“É coisa de preto”, disse o jornalista William Waack, nos bastidores do Jornal da Globo, de onde está afastado. “Neguinho de merda”, disse um policial a um jovem negro que foi impedido de assistir ao show da banda Coldplay, em São Paulo. Nem a mulher escolhida como a mais bonita do Brasil, a miss Monalysa Alcântara, foi poupada de ataque racista ao ser chamada de “empregadinha” por internautas.
No Rio Grande do Sul, as denúncias de discriminação racial cresceram 250% em um ano, de 2015 para 2006, segundo dados da Secretaria dos Direitos Humanos (SDH), do governo federal. As denúncias foram registradas no Disque 100, canal gratuito para registro de violações por telefone. Em 2015 foram seis denúncias diante de 21 em 2016, mais que o dobro do ano anterior. No primeiro semestre de 2017, já foram nove denúncias.
Apesar do aumento significativo dos registros de racismo no estado, esses números não representam a realidade do preconceito sofrido por negros, segundo o especialista em direito público Gleidison Renato Martins, da coordenação nacional do Movimento Negro Unificado. Isso porque, de acordo com Martins, há uma subnotificação de casos. “A impunidade faz com que as vítimas acabem não denunciando. Obviamente acontecem mais casos”, disse o especialista a VEJA.
Para ele, uma das soluções para combater a impunidade é a criação de uma delegacia especializada em casos de discriminação racial e intolerância religiosa, nos moldes nas delegacias especializadas em atendimento de violência contra mulher. No Rio Grande do Sul, os delegados e agentes estão com salários atrasados e parcelados há meses pelo governo estadual e as delegacias esbarram na falta de estrutura para investigar casos de racismo. “Não há condições sequer de investigar roubos e furtos”, analisa Martins. O governo do estado calcula um déficit de 6,9 bilhões de reais para 2018 e teme um “colapso” dos serviços públicos.

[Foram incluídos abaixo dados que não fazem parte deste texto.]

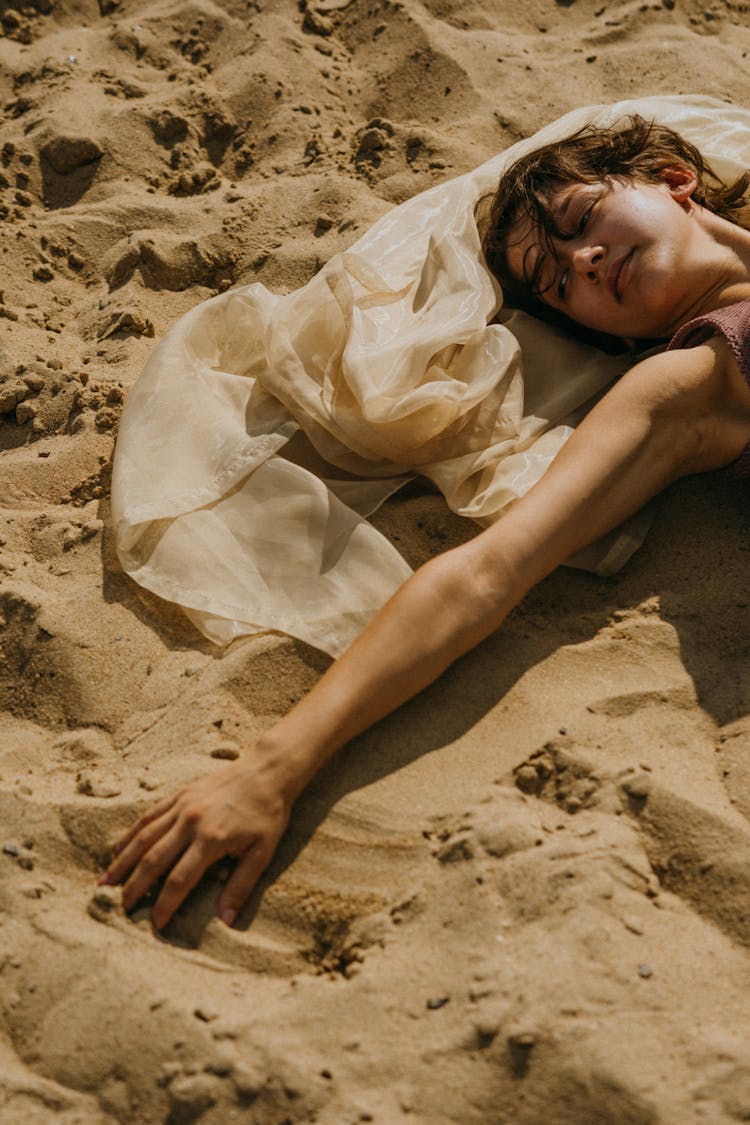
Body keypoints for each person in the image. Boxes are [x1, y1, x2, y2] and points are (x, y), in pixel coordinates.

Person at [99, 114, 750, 930]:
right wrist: (271, 769)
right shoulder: (687, 387)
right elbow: (489, 572)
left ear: (672, 180)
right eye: (559, 284)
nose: (582, 260)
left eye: (582, 221)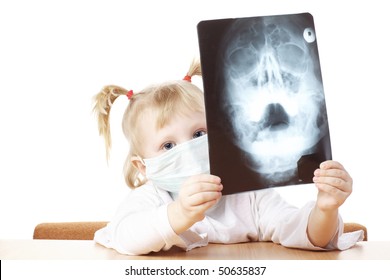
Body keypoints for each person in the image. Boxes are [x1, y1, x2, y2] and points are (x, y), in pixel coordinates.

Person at [92, 59, 363, 255]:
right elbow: (125, 238)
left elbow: (304, 233)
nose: (188, 149)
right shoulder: (150, 199)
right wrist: (180, 213)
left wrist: (326, 209)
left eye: (199, 134)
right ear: (143, 166)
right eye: (167, 145)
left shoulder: (250, 196)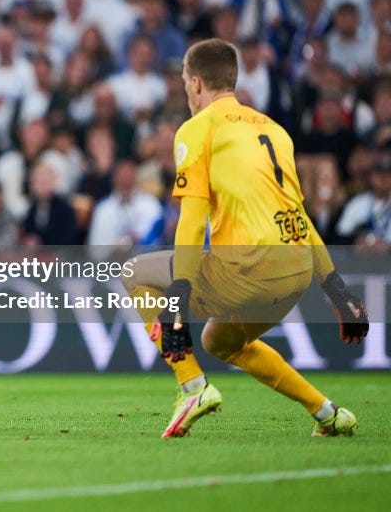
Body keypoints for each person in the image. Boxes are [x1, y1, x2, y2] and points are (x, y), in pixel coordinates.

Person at [121, 38, 368, 439]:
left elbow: (192, 218)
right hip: (298, 273)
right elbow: (300, 216)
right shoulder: (275, 130)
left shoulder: (197, 129)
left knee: (134, 271)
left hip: (249, 269)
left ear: (197, 83)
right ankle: (327, 412)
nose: (186, 91)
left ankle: (192, 387)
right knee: (220, 340)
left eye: (186, 82)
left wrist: (179, 293)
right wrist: (338, 291)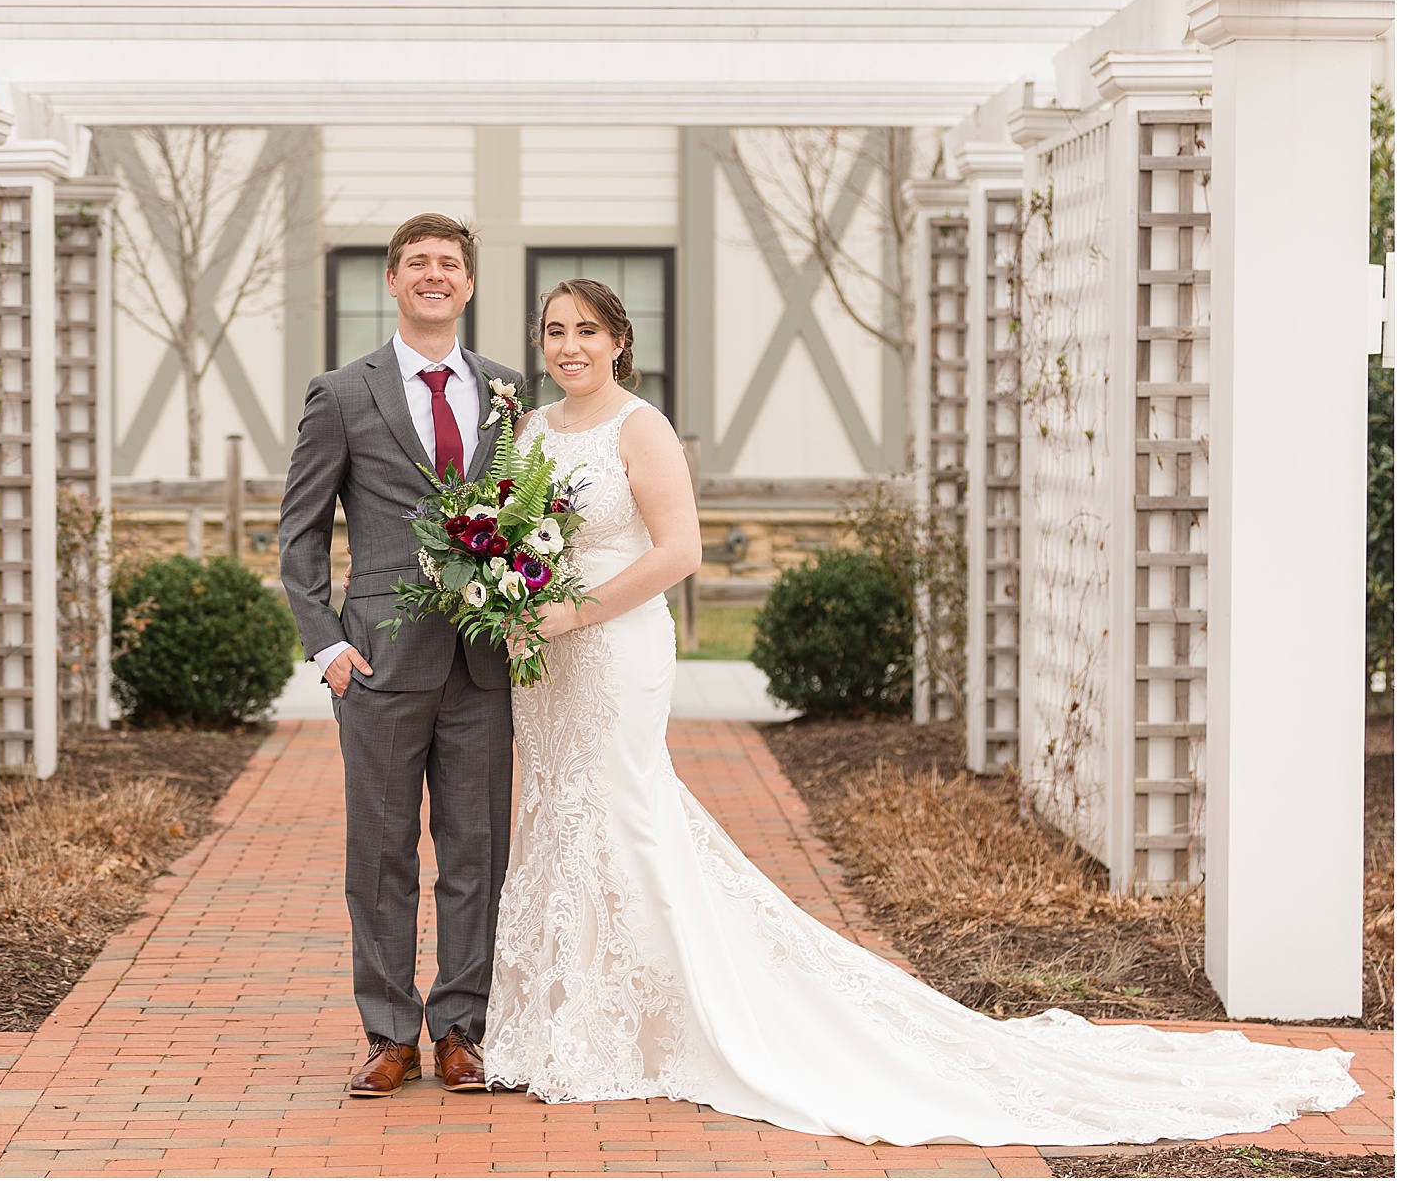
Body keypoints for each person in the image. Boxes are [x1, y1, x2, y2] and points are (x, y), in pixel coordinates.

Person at [477, 276, 1360, 1145]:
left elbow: (681, 550)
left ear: (620, 341)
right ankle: (574, 1016)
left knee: (618, 810)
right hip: (543, 657)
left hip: (616, 649)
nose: (570, 347)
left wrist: (572, 612)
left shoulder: (644, 428)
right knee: (556, 808)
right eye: (554, 331)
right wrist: (515, 609)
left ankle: (638, 1020)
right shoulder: (531, 430)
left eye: (588, 330)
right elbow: (511, 537)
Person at [278, 214, 524, 1098]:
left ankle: (461, 1027)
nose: (433, 275)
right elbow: (299, 534)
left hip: (483, 664)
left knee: (476, 850)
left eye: (449, 264)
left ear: (467, 284)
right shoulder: (343, 393)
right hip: (377, 663)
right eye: (417, 263)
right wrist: (329, 646)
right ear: (392, 280)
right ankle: (389, 1033)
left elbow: (530, 514)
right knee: (379, 853)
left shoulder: (508, 391)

É nesse contexto que uma delegacia exclusivamente dedicada aos crimes raciais poderia destravar as investigações e combater a impunidade. Por isso, o deputado estadual Enio Bacci (PDT-RS), ex-secretário de segurança do estado, elaborou um projeto para a criação de uma delegacia especializada. “Os casos acabam ficando na gaveta porque o delegado que tem um caso de latrocínio e um de racismo, vai se dedicar ao primeiro, que é mais grave. Uma delegacia própria vai fazer com que a investigação dos casos de racismo tenha continuidade para que acabem em denúncia e condenação. A condenação tem um efeito” disse Bacci à reportagem. O projeto precisa ainda ser aprovado pelos deputados gaúchos.
Sobre o caso mais recente de racismo envolvendo o jornalista William Waack, o advogado do Movimento negro Unificado diz que Waack “não foi afastado por ser racista, mas por ter sido flagrado”. Segundo Martins, o racismo no Brasil é “camaleônico” porque “vai mudando de cor e de formato”. Ele cita o exemplo do mercado de trabalho que antigamente anunciava vagas que “não aceitavam negros”, depois pediam “pessoa de boa aparência” e mais tarde passou a solicitar “currículo com foto”.
O Brasil é signatário da convenção da Organização das Nações Unidas (ONU) para eliminação de todas as formas de discriminação racial. O texto, que vale como lei no país, define a discriminação racial como “toda e qualquer distinção, exclusão, restrição ou preferência em função da raça, cor, ascendência, origem nacional ou étnica, que tenha por objetivo ou produza como resultado a anulação ou restrição do reconhecimento, fruição ou exercício, em condições de igualdade, de direitos, liberdades e garantias ou de direitos econômicos, sociais e culturais”.